LES is often seen with small cell lung cancers. It may be seen with other forms as well.
What is the pathophysiology of LES?
It is somewhat different from MG. In LES autoantibodies form against the presymaptic calcium channels, leading to decreased synaptic activity at the NMJ.
Are the symptoms of LES similar to LES?
As in MG, there is weakness, though the muscles og the face are not as severely affected.
In LES, because the problem of failure is due to Ca+ influx to trigger acetylcholine release, repetitive stimulation actually produces transient improvement. TRUE/FALSE
TRUE. This is the opposite of what happens in MG.
Unless it is caused by injury, muscle problems tend to be fairly symmetrical. TRUE/FALSE
TRUE. Muscle problems also tend to present with proximal weakness, as opposed to distal weakness often seen in neuropathies.
What are the three major categories of muscle disease?
The three major categories of muscle disease are:
1.Dystrophies
2.Inflammatory myopathies
3.Metabolic myopathies.
What are the dystrophic muscle diseases?
These diseases are usually genetic by nature with specific patterns of affected areas. Duchenne's muscular dystrophy, myotonic dystrophy and fascioscapulohumeral dystrophy.
What are inflammatory muscular diseases?
These include dermatomyositis and polymyositis.
What are metabolic myopathies?
These include mitochondrial myopathies and glycogen storage disease syndromes.

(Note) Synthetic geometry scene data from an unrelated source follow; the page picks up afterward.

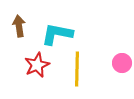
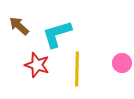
brown arrow: rotated 40 degrees counterclockwise
cyan L-shape: rotated 28 degrees counterclockwise
red star: rotated 30 degrees counterclockwise
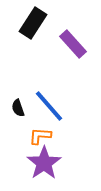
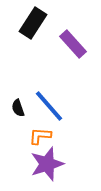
purple star: moved 3 px right, 1 px down; rotated 16 degrees clockwise
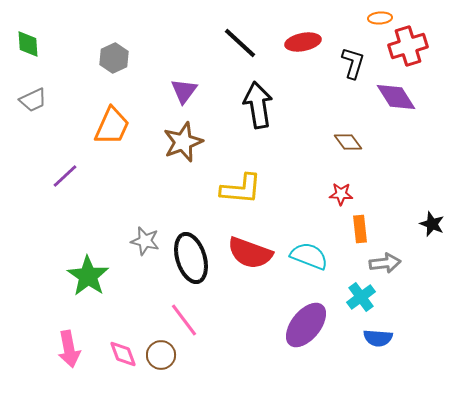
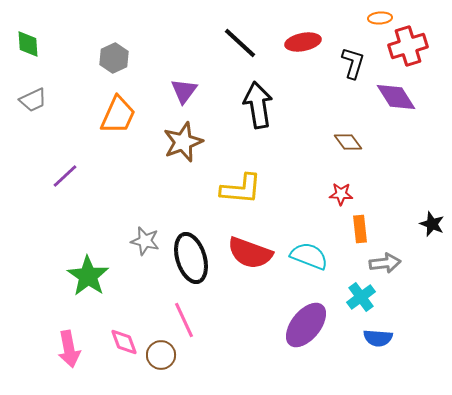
orange trapezoid: moved 6 px right, 11 px up
pink line: rotated 12 degrees clockwise
pink diamond: moved 1 px right, 12 px up
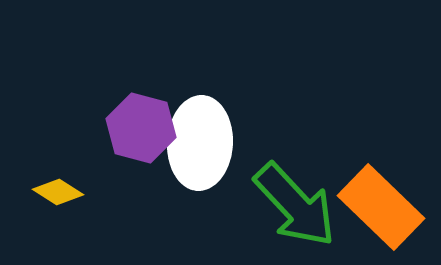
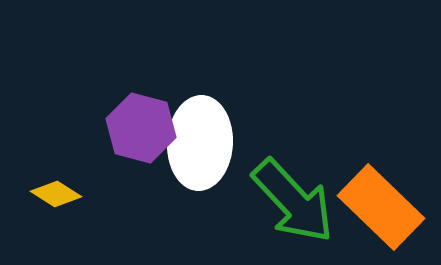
yellow diamond: moved 2 px left, 2 px down
green arrow: moved 2 px left, 4 px up
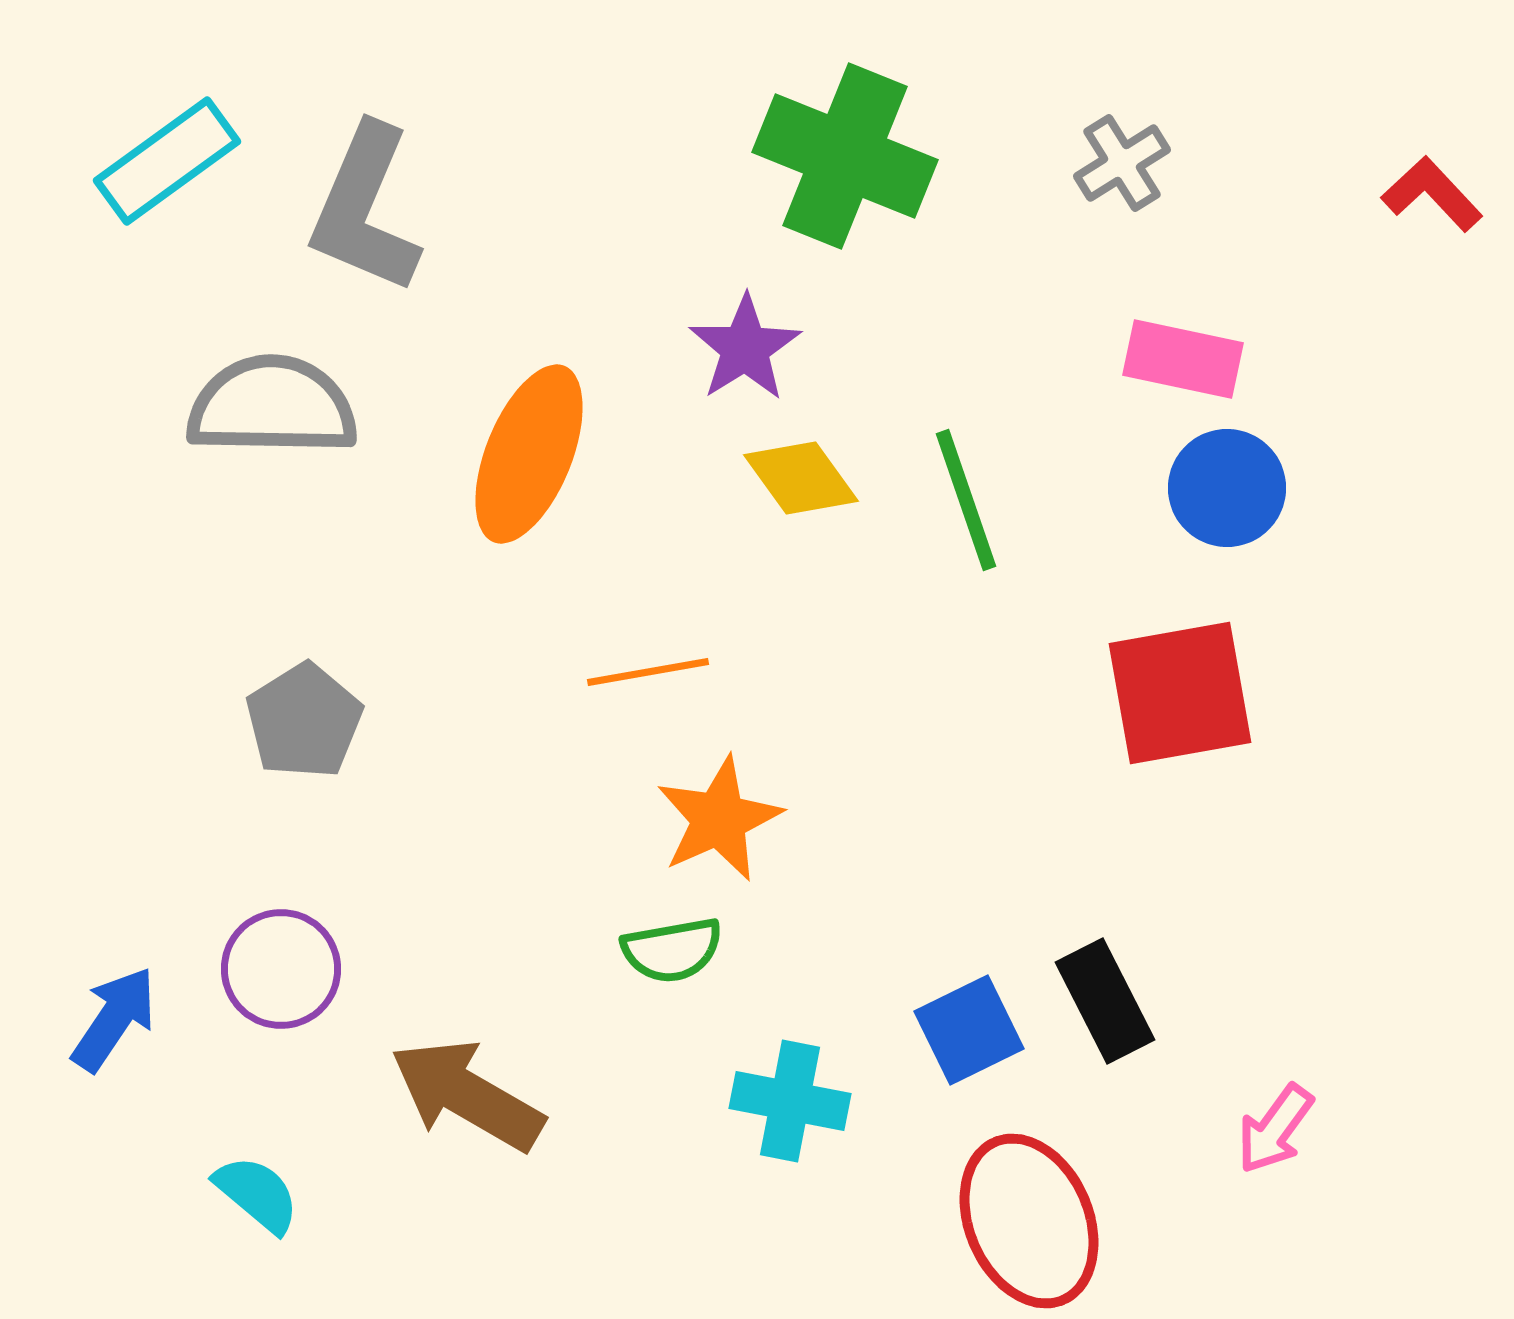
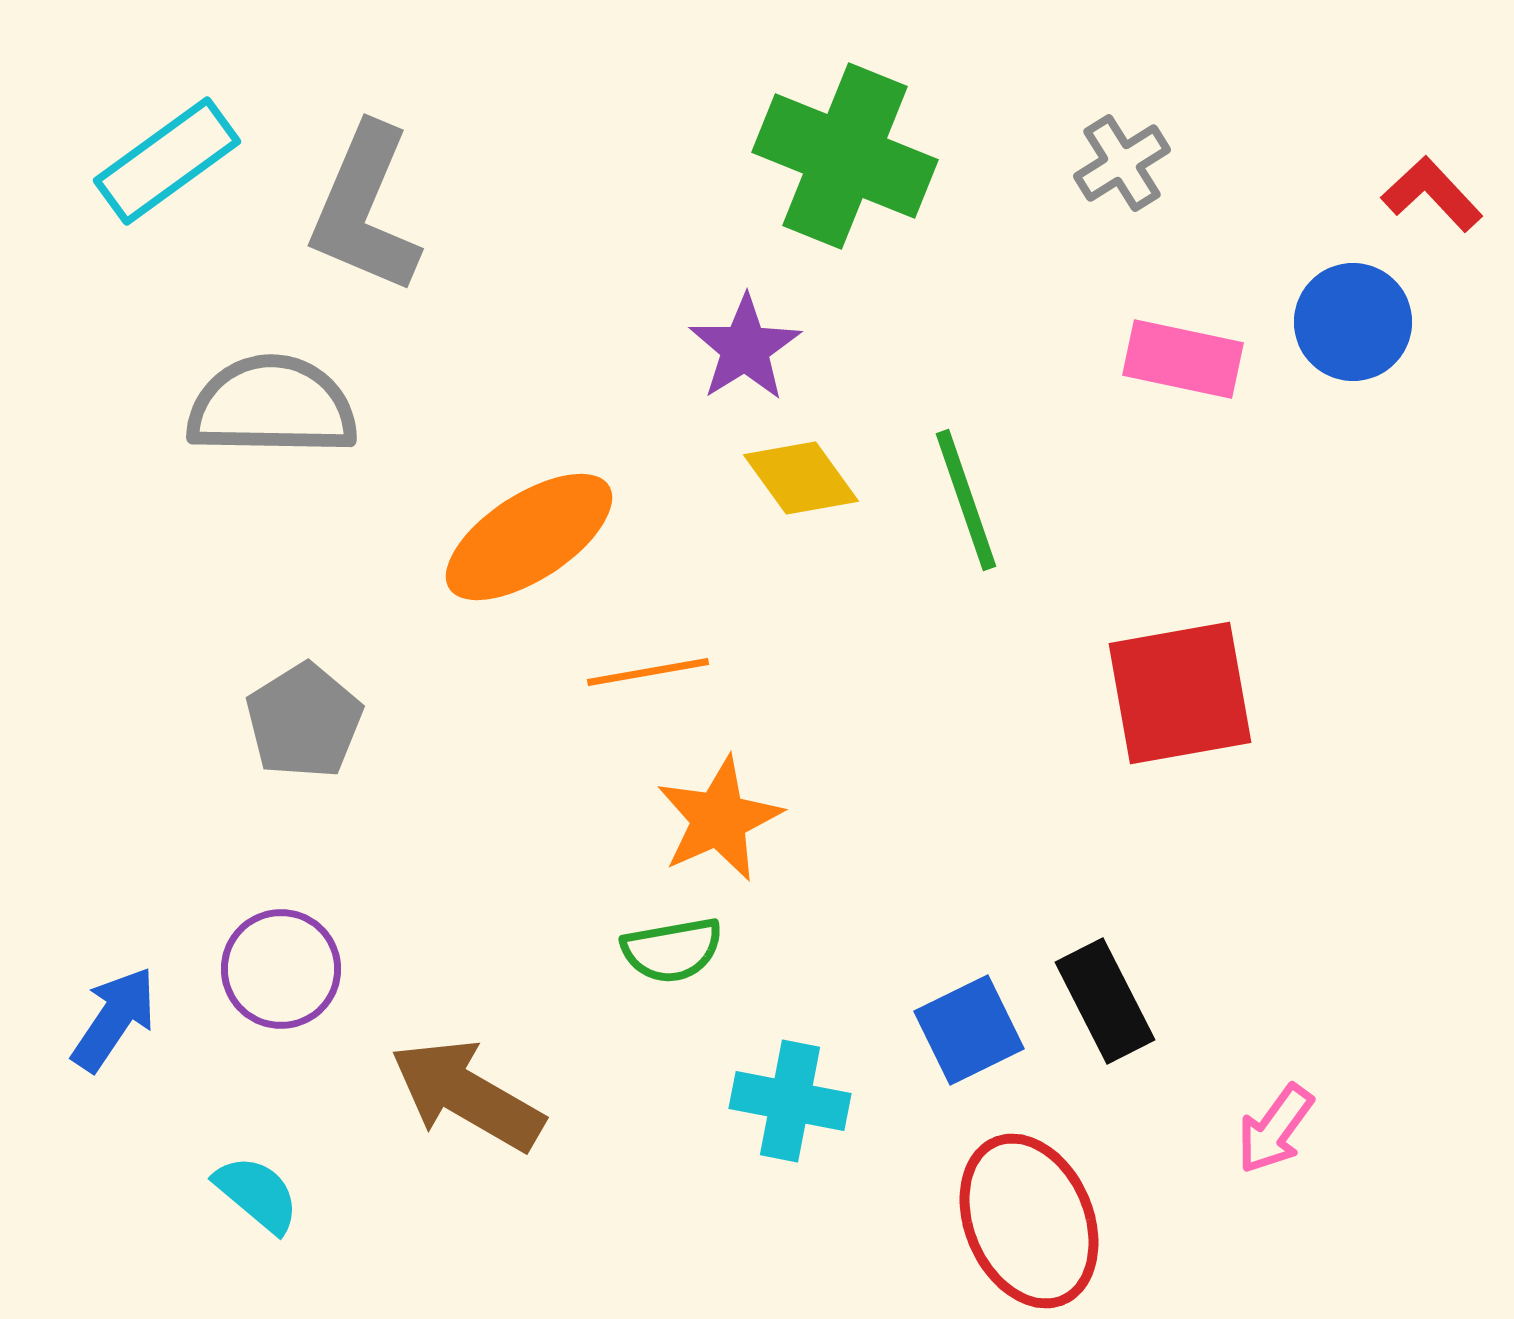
orange ellipse: moved 83 px down; rotated 35 degrees clockwise
blue circle: moved 126 px right, 166 px up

Steroid induced as well as endocrine induced myopathies are included here. Endocrine myopathies as caused by hyper or hypothyroidism.
Inflammatory muscle diseases typically cause muscle pain and tenderness. TRUE/FALSE
TRUE. Muscle pain and tenderness might help to differentiate or distinguish myopathy from neuropathy or myasthenia as the cause of weakness.